Senate Leader Phil Berger (R-Rockingham) released a statement firing back at Cooper over his vetoes, saying:

“Teachers are told to be good, loyal Democrats and their union and their Governor will take care of them. But they need to ask themselves: ‘What has Roy Cooper ever done for me?’ He’s vetoed every single teacher pay raise that’s come across his desk, and he chose today to give teachers nothing for the next two years.

Governor Cooper uses teachers as pawns, blocking their pay increases then trying to convince them it’s all the Republicans’ fault. At some point, they’ll see his cynical ploy for what it really is.”

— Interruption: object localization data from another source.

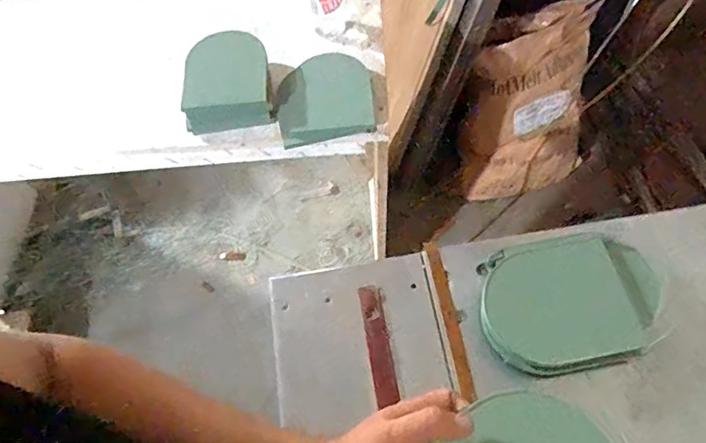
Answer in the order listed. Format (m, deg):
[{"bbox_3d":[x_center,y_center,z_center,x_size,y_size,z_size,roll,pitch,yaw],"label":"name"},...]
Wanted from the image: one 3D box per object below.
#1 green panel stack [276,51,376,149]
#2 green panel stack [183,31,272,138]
[{"bbox_3d":[-0.054,-0.230,0.943,0.170,0.045,0.181,-11,63,-2],"label":"green panel stack"},{"bbox_3d":[-0.226,-0.257,0.944,0.151,0.062,0.183,-8,63,-1],"label":"green panel stack"}]

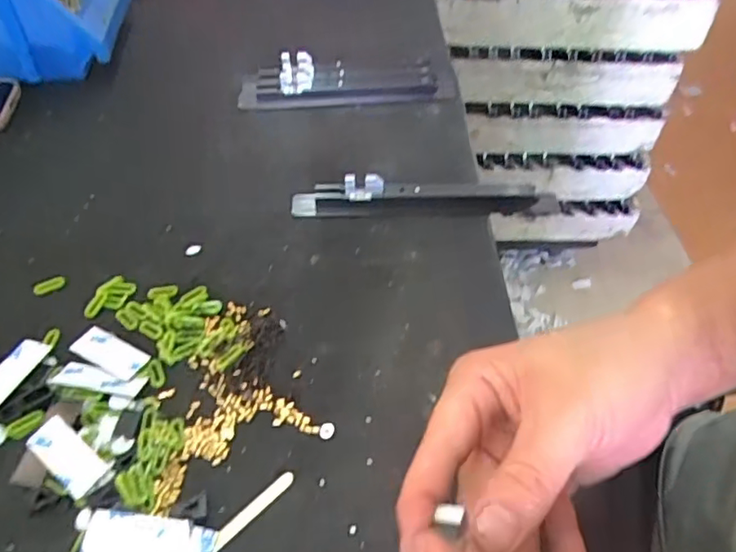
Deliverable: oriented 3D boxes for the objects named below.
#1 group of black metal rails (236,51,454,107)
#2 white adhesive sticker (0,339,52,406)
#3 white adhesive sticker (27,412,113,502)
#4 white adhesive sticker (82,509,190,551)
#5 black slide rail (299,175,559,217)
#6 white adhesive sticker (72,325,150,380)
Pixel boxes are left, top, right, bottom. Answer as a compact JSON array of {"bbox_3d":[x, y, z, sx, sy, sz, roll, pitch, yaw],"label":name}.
[{"bbox_3d":[-0.021,-0.194,0.572,0.203,0.031,0.056,-5,48,-7],"label":"group of black metal rails"},{"bbox_3d":[-0.212,0.058,0.347,0.017,0.006,0.052,15,49,11],"label":"white adhesive sticker"},{"bbox_3d":[-0.162,0.097,0.314,0.049,0.004,0.022,30,65,22],"label":"white adhesive sticker"},{"bbox_3d":[-0.113,0.131,0.286,0.050,0.005,0.033,-4,48,-6],"label":"white adhesive sticker"},{"bbox_3d":[0.045,-0.060,0.452,0.202,0.028,0.020,1,47,-2],"label":"black slide rail"},{"bbox_3d":[-0.159,0.047,0.360,0.049,0.004,0.020,21,55,20],"label":"white adhesive sticker"}]

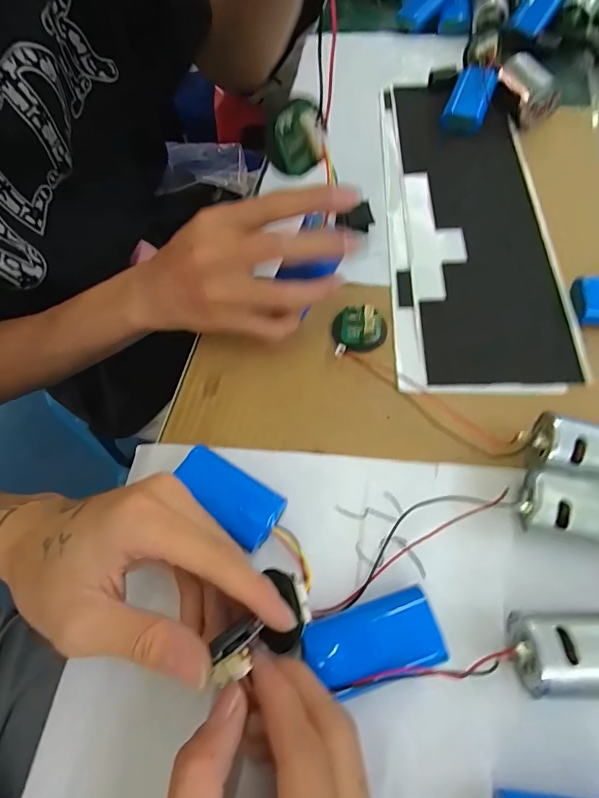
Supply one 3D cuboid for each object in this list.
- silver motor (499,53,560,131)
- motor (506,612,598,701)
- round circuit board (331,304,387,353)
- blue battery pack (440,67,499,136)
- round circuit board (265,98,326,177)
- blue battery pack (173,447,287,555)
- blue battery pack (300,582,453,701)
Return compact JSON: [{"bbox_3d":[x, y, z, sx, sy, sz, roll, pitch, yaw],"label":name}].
[{"bbox_3d":[0.206,-0.282,0.375,0.032,0.030,0.063,-16,64,-3],"label":"silver motor"},{"bbox_3d":[0.131,0.119,0.195,0.068,0.036,0.033,-2,64,3],"label":"motor"},{"bbox_3d":[0.042,-0.052,0.293,0.036,0.010,0.033,-2,64,3],"label":"round circuit board"},{"bbox_3d":[0.159,-0.279,0.389,0.034,0.021,0.078,20,67,14],"label":"blue battery pack"},{"bbox_3d":[-0.002,-0.138,0.223,0.030,0.034,0.010,-11,64,-1],"label":"round circuit board"},{"bbox_3d":[-0.041,0.058,0.247,0.067,0.018,0.033,32,70,18],"label":"blue battery pack"},{"bbox_3d":[0.037,0.121,0.207,0.065,0.020,0.035,-18,64,-5],"label":"blue battery pack"}]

Speaker of the House Tim Moore (R-Cleveland) also sent a release blasting Cooper’s vetoes, saying:

“North Carolina’s remarkable rally in the national teacher pay rankings since 2014 has all been in spite of Gov. Cooper’s vetoes of higher take-home pay for educators

His refusal to raise teacher pay in favor of playing political games on separate issues is causing real harm to educators’ families, who benefitted immensely from pay raises until he took office and began blocking them to pursue his other priorities. Instead of having more money over the holidays, teachers will continue to wait for Gov. Cooper to put their needs ahead of other issues.”

Cooper’s office said in the release that two weeks ago “Cooper requested separate negotiations solely on teacher pay, in light of recent piecemeal mini-budgets the legislature has chosen to appropriate.”

Earlier in the summer, the governor proposed a Compromise Budget that, according to his office, “would close the health care coverage gap, raise teacher pay, cut taxes for people and guarantee school construction while balancing the budget and saving money in the Rainy Day Fund.”

The compromise included an 8.5% raise for teachers over two years. Cooper’s first budget requested a 9.1% average raise. Republicans proposed a 2% raise for teachers in 2019-20 and a 1.8% raise in 2020-21.